John Attig discussed the recent RDA Joint Steering Committee (JSC), held in November 2012. Barbara Tillett will remain as chair through 2013; Gordon Dunsire will be chair for 2014-2015. David Reser will be LC’s representative. The JSC discussed 57 proposals along with the 399 responses to the proposals. Information about the proposals and decisions can be found at the JSC website. There were several revisions to Chapter 2, for example, instructions to clarify basis of description and source of information, addition of an option in 2.2 to supply an edition statement and reinstated the sentence “Consider all online resources to be published” to RDA 2.8.1.1. There are also changes to Chapter 6, which clarifies the use of selections as a work attribute which will affect the order of MARC fields. The JSC also approved the proposed revision to merge the instructions for government and non-government subordinate bodies into a single set of instructions.
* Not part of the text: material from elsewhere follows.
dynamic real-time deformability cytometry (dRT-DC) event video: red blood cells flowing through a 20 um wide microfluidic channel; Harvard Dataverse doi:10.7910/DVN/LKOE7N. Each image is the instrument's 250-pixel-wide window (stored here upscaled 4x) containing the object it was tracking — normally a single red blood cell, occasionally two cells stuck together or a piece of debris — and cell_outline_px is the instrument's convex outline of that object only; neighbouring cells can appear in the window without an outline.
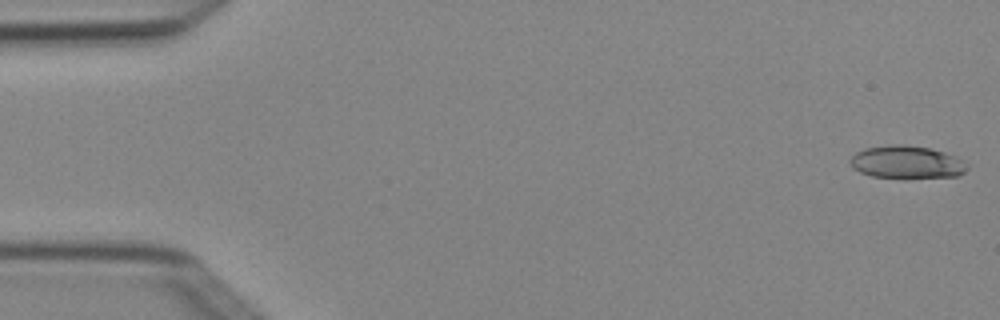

Other activities of the JSC include publishing the rewording of Chapters 6, 9-11 and documenting the fast track changes in the secretary documents on the JSC website. Note: fast track changes are not included in the revision history of the RDA Toolkit.

Philip Schreur discussed RDA from the Program for Cooperative Cataloging's perspective. The PCC RDA BIBCO Standard Record (BSR) was posted on the website January 2013. The BSR combines guidelines for all formats into a single document and includes supplemental requirements for digital formats. The Task Groups on Access Points for Expressions, Hybrid Record Guidelines and Relationship Designator Guidelines turned in their reports in October 2012. The reports are on the PCC website. In regards to undifferentiated name headings, the PCC has outlined some key concepts, issued interim guidelines and established a Task Group. Phase 2 of the changes to the LC/NACO authority files will start March 4, 2013 and affect approximately 328,000 records.

Cynthia Whitacre noted that OCLC issued a new RDA policy statement which will go into effect March 31, 2013. Some highlights from the policy statement include: OCLC will not require libraries to use RDA; separate records for the same manifestation using different cataloging codes are not allowed; for access points, use form found in LC/NACO authority file regardless of whether coded for RDA; may update a bib record to RDA regardless of encoding level; existing General Materials Designators (GMDs) will not be removed from AACR2 records until March 31, 2016, however if re-cataloging a record using RDA, remove the GMD. OCLC will machine-manipulate English language records to incorporate various useful RDA practices. These changes will not occur until after March 31, 2013 and will be announced on the OCLC-CAT list, on OCLC’s website. They also plan to host a webinar.